The play tells the story of an African-American family in Kansas City, Kansas, with a brief foreshadowing scene set in 1982 and then the rest played out in current times, 2009. A father and wife are excitedly expecting the birth of their first child in the first scene; thereafter, it is 27 years later, the father, now a widower suffering serious illness, and his two grown-up sons, the older a restaurant worker in the neighborhood, the younger an educated man with two college degrees, a summer job at the Environmental Protection Agency, and the prospects of returning to academia to teach at University of Connecticut and pursue an advanced career in environmental science with his faculty mentor.
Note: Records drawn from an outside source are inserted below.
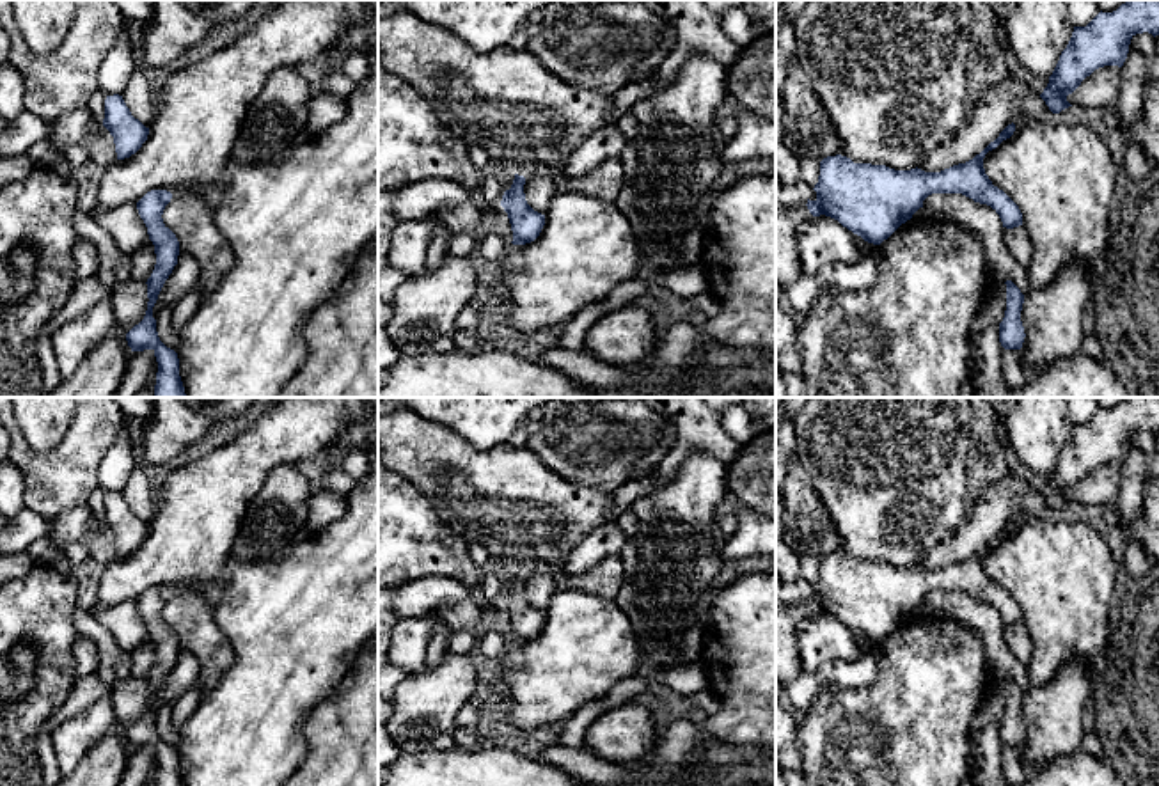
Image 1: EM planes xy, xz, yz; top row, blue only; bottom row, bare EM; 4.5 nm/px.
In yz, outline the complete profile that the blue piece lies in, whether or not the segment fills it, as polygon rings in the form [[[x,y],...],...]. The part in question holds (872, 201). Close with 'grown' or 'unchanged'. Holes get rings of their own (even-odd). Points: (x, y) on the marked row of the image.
[[[1012,122],[973,160],[941,172],[854,163],[841,154],[824,158],[818,183],[813,188],[815,200],[808,199],[802,208],[783,208],[776,202],[776,282],[790,286],[802,277],[795,232],[806,220],[820,215],[838,220],[864,241],[880,245],[923,208],[928,195],[962,193],[990,206],[1003,227],[1022,225],[1019,206],[992,185],[983,169],[985,154],[1010,138],[1013,131]]]; grown

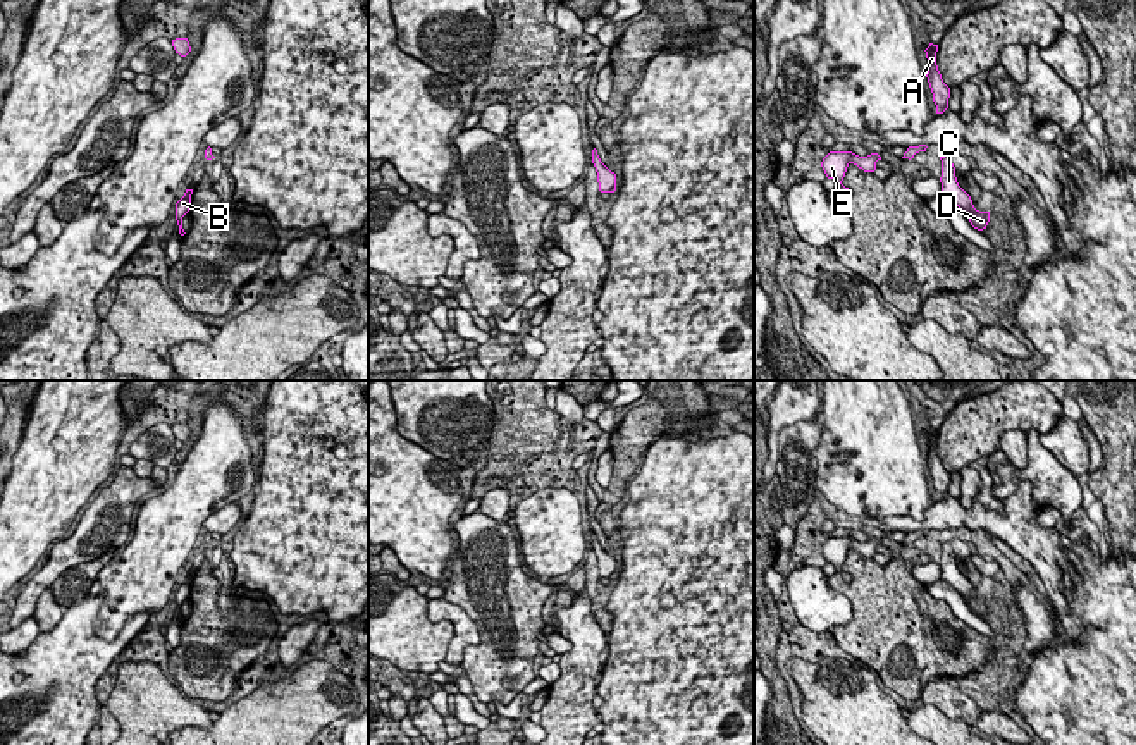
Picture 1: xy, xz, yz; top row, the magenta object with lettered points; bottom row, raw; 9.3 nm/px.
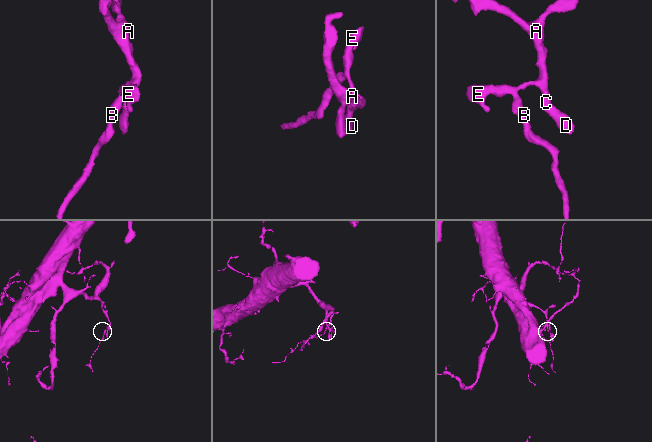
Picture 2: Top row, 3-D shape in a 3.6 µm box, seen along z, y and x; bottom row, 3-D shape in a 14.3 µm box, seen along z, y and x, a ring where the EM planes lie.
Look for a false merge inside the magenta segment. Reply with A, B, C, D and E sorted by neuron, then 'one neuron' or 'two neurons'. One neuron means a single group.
A B C D E | one neuron

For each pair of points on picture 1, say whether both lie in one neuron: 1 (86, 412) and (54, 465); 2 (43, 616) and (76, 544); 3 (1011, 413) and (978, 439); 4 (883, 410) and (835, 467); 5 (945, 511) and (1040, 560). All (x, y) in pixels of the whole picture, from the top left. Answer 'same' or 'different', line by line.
1: same
2: different
3: same
4: same
5: same

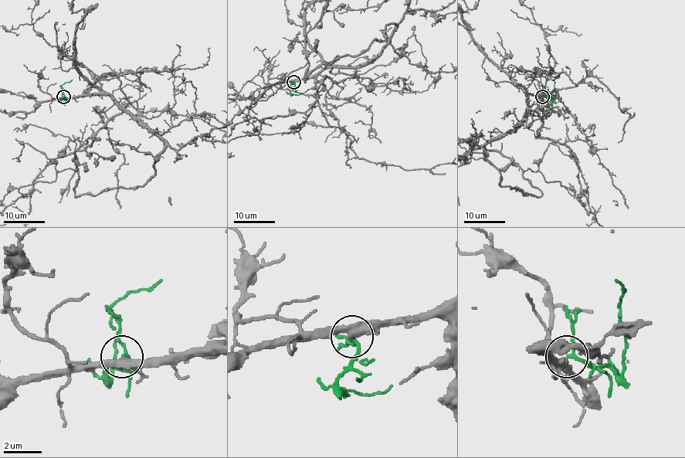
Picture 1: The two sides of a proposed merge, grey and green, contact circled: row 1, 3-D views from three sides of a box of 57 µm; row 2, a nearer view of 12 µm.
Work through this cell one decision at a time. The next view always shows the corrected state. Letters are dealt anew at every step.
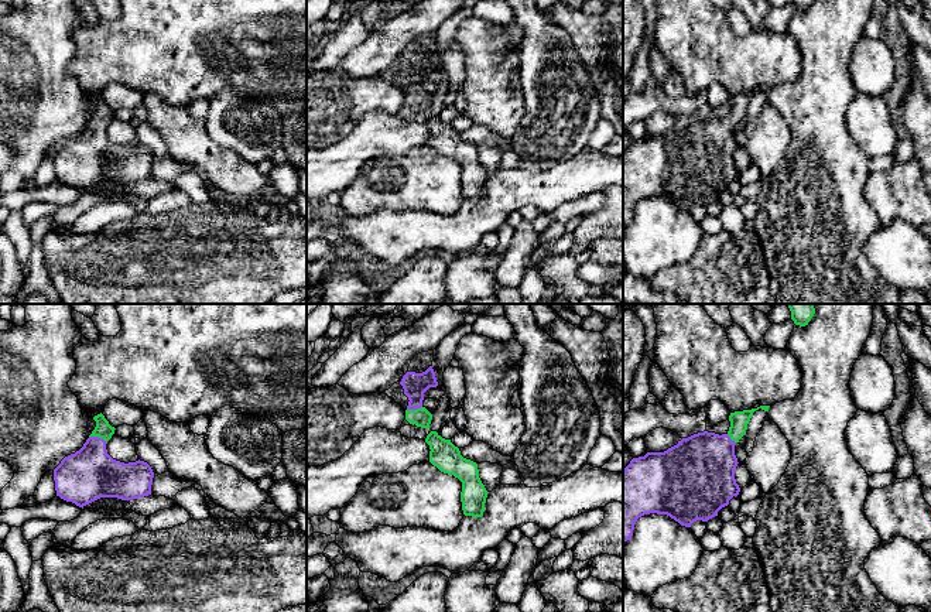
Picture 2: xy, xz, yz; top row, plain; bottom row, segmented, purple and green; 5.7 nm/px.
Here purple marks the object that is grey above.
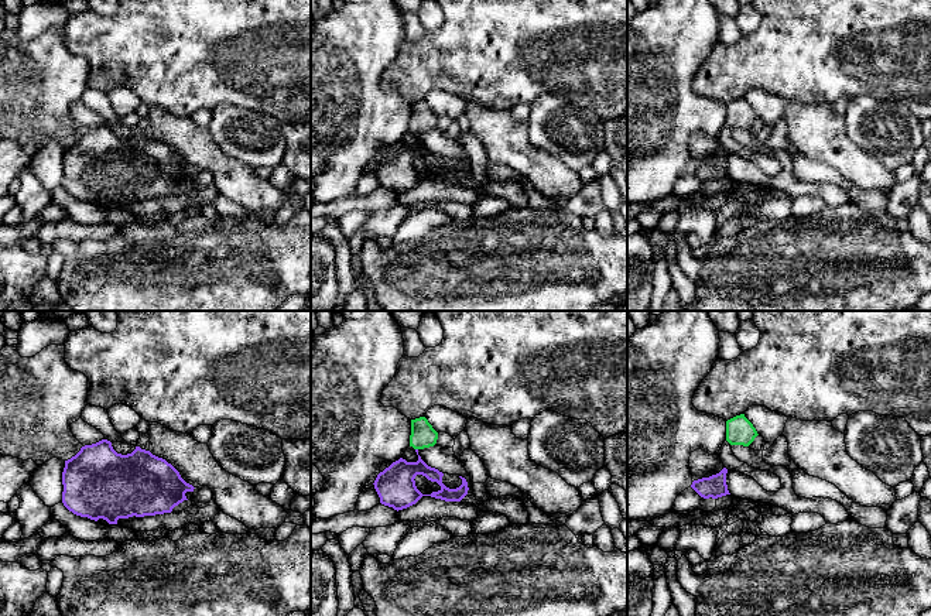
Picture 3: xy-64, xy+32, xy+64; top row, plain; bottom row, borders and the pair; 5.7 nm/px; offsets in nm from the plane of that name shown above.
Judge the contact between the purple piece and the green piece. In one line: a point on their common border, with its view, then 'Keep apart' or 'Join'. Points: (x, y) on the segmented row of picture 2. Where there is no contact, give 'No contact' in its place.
Touches purple at xy (98, 437). Join

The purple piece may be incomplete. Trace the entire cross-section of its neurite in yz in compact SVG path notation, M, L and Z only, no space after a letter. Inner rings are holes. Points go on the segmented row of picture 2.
M760 406L752 410L730 413L730 427L726 434L698 432L682 438L677 445L664 452L647 452L644 457L633 458L623 469L623 541L631 539L637 519L644 514L667 514L685 527L691 527L696 520L708 522L718 516L718 512L728 506L729 500L740 492L735 479L735 469L739 464L735 455L735 445L746 434L753 413L759 408L769 411L769 407Z

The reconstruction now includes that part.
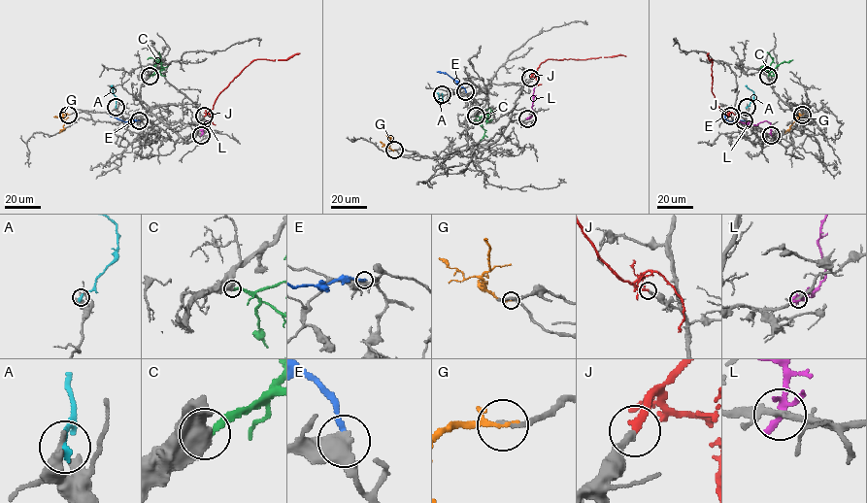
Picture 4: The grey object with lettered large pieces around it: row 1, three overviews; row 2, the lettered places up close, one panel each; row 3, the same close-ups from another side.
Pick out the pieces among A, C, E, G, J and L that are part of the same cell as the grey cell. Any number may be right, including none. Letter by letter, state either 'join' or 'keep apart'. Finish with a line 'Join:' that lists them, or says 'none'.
A: keep apart
C: join
E: keep apart
G: join
J: join
L: keep apart
Join: C, G, J

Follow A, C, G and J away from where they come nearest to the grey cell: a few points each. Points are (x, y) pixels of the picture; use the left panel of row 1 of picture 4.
A: (116, 107), (116, 99), (111, 85)
C: (150, 76), (160, 70), (161, 62), (155, 58), (148, 59)
G: (68, 114), (63, 116), (63, 129), (59, 133)
J: (204, 116), (212, 109), (217, 95), (253, 60), (288, 59), (299, 52)

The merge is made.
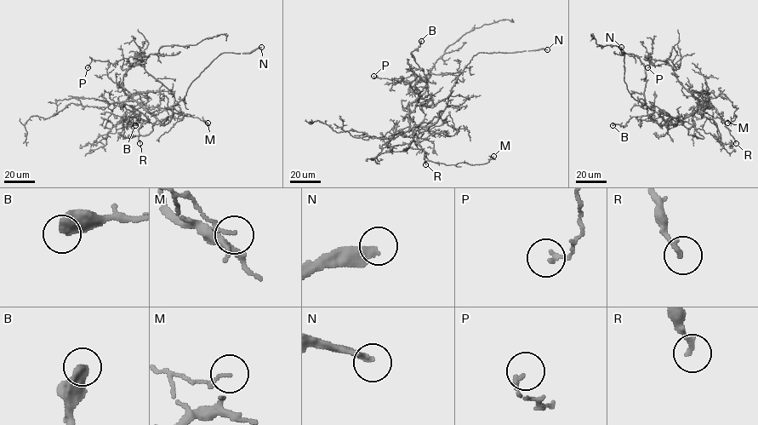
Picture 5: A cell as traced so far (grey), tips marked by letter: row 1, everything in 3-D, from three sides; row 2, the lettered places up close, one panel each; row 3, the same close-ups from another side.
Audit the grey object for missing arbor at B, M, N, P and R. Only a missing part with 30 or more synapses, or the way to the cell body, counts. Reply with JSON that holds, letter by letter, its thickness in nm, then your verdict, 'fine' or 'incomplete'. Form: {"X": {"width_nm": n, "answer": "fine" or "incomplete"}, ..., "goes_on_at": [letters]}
{"B": {"width_nm": 550, "answer": "fine"}, "M": {"width_nm": 160, "answer": "fine"}, "N": {"width_nm": 260, "answer": "incomplete"}, "P": {"width_nm": 130, "answer": "fine"}, "R": {"width_nm": 190, "answer": "fine"}, "goes_on_at": ["N"]}

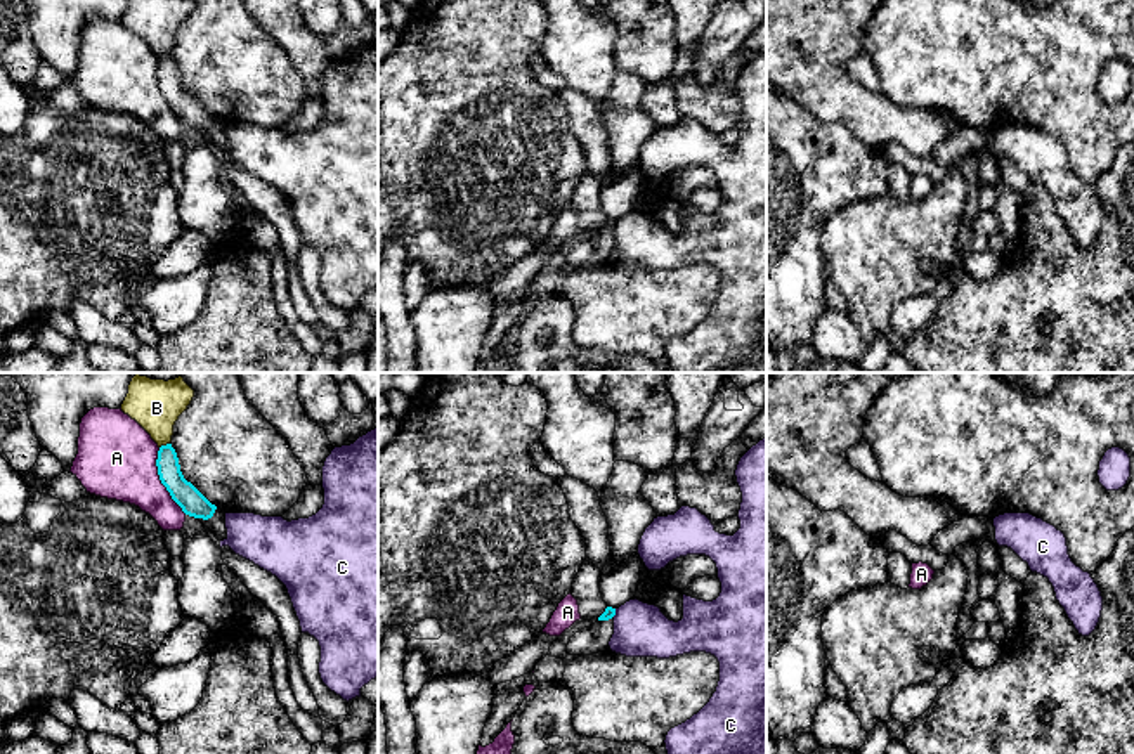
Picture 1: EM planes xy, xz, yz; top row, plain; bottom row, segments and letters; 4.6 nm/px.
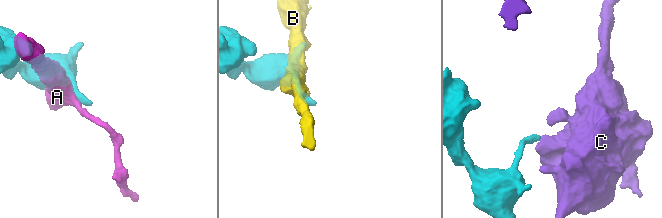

The tension - father can no longer take care of himself, and older brother is putting pressure on younger brother to defer his educational/career dreams and remain in Kansas City at the EPA while helping to take care of their father, as older son's wife has just given birth to their first child.
That's as far as I'll go on the plot, since to say more would be to spoil it for new audience members. But I will say that the dialogue is terrific, and the four actors - Wendell Pierce as the father, Francois Battiste and Alano Miller as the sons, and Crystal A. Dickinson as the wife -- are all terrific under the capable direction of Thomas Kail, and I found Jackson's play to be continuously involving, well-paced, and nicely thought out. In the nature of things a Lincoln Center Theater run is limited, but I hope there would be enough support for this play to transfer it to an off-Broadway house for a longer run. It has the scale of off-Broadway, an intimacy of a family story that I think would have difficulties in a larger house, but it works nicely in the small-scale Mitzi E. Newhouse Theater at Lincoln Center.